Commentant le dernier tableau, l’expert en économie d’entreprise Gülsev Duran énumère les avertissements et les conclusions suivantes : « L’augmentation des recettes reflète l’effet d’une inflation élevée et du durcissement des performances de recouvrement plutôt qu’un allègement structurel. En mars, les recettes fiscales ont augmenté de 64 pour cent sur une base annuelle, atteignant 1 000 milliards 57 milliards de lires. Au cours de la période janvier-mars, l’augmentation des recettes fiscales a atteint 66 pour cent et la collecte totale a atteint 3 360 milliards de lires. L’augmentation des taux d’intérêt, des actions et des pénalités a également retenu l’attention au cours de cette période. « Le poste en question a augmenté de 86 pour cent en mars et de 72 pour cent au premier trimestre. »
FRAIS DE PERSONNEL
« Il existe une double structure similaire du côté des dépenses. Les dépenses de personnel ont augmenté de 44 pour cent pour atteindre 406 milliards de lires en mars et de 41 pour cent pour atteindre 1 298 milliards de lires au premier trimestre. Les transferts courants ont augmenté de 66 pour cent au cours de la période de trois mois, atteignant 1,6 billion de lires. D’autre part, il convient de noter que les dépenses en capital ont diminué de 33 pour cent au premier trimestre, tombant à 116 milliards de lires. « Ce tableau montre que les dépenses qualifiées d’investissements dans le budget ont été relativement retirées, tandis que les postes obligatoires et courants ont augmenté leur poids. »

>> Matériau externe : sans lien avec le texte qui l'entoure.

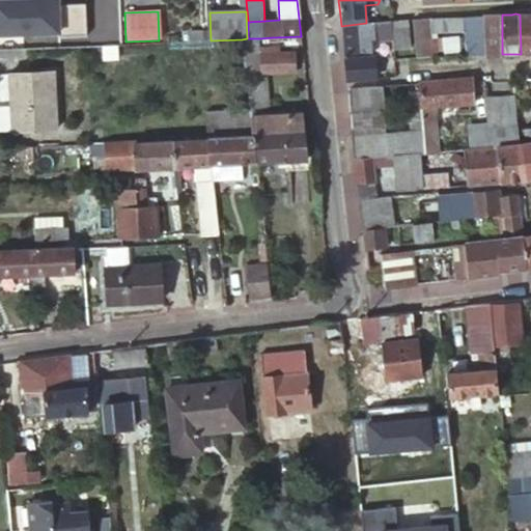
[(482,15),(464,16),(465,55),(483,54),(482,15)]
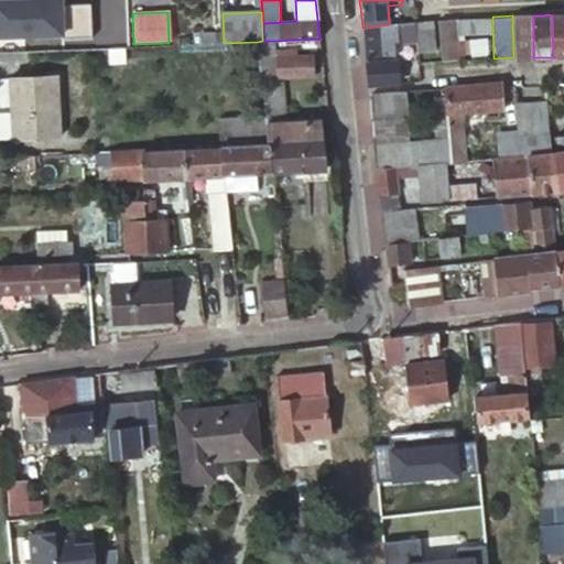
[(533,56),(533,15),(528,15),(516,15),(512,15),(513,57),(522,57),(533,57),(533,56)]
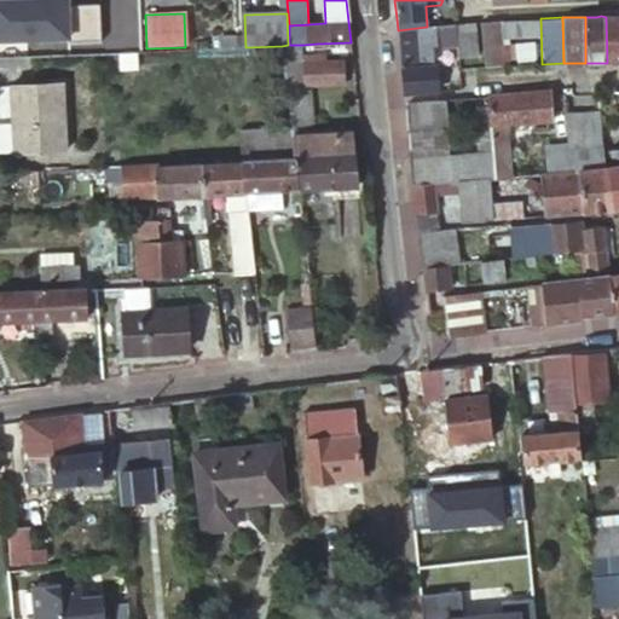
[(618,62),(618,17),(609,17),(606,17),(607,63),(618,62)]
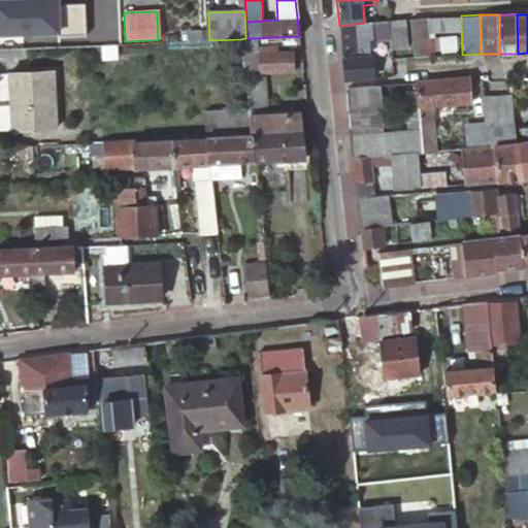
[(449,17),(425,18),(426,32),(458,31),(458,15),(449,17)]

Le FMI a déclaré « 28,6 pour cent »
D’autre part, une rubrique spéciale est ouverte dans l’analyse de l’impact des chocs géopolitiques sur l’économie. La hausse des prix du pétrole et du gaz naturel suite à la guerre au Moyen-Orient crée simultanément de multiples lignes de pression pour les pays importateurs d’énergie comme la Turquie. Cette situation a été clairement constatée dans les évaluations publiées par le FMI cette semaine. Tout en soulignant que le choc énergétique provoqué par la guerre a pesé sur la croissance et poussé l’inflation à la hausse, l’institution a prévenu que des subventions généralisées aux carburants pourraient créer un fardeau supplémentaire sur les finances publiques. Tandis que l’institution a réduit les prévisions de croissance de la Turquie pour 2026 de 4,2 pour cent à 3,4 pour cent, elle a maintenu les attentes d’inflation moyenne à 28,6 pour cent.

DE POSITIONNEL À STABLE
La dernière réaction des marchés a montré que la fragilité de l’économie était plus profonde qu’on ne le pensait. Le changement par Fitch des perspectives de crédit de la Turquie de « positives » à « stables » signifie que les investisseurs internationaux ne s’intéressent plus uniquement à la politique des intérêts ; Il a révélé qu’il se concentre sur la solidité des réserves, les prix de l’énergie et l’évolution des risques géopolitiques. En revanche, au cours des quatre semaines où la guerre a été effective Alors qu’il y a eu une sortie d’environ 6 milliards de dollars du marché de la dette locale turque, la part des étrangers dans les titres de la dette intérieure du gouvernement a diminué de 10 pour cent à 7 pour cent.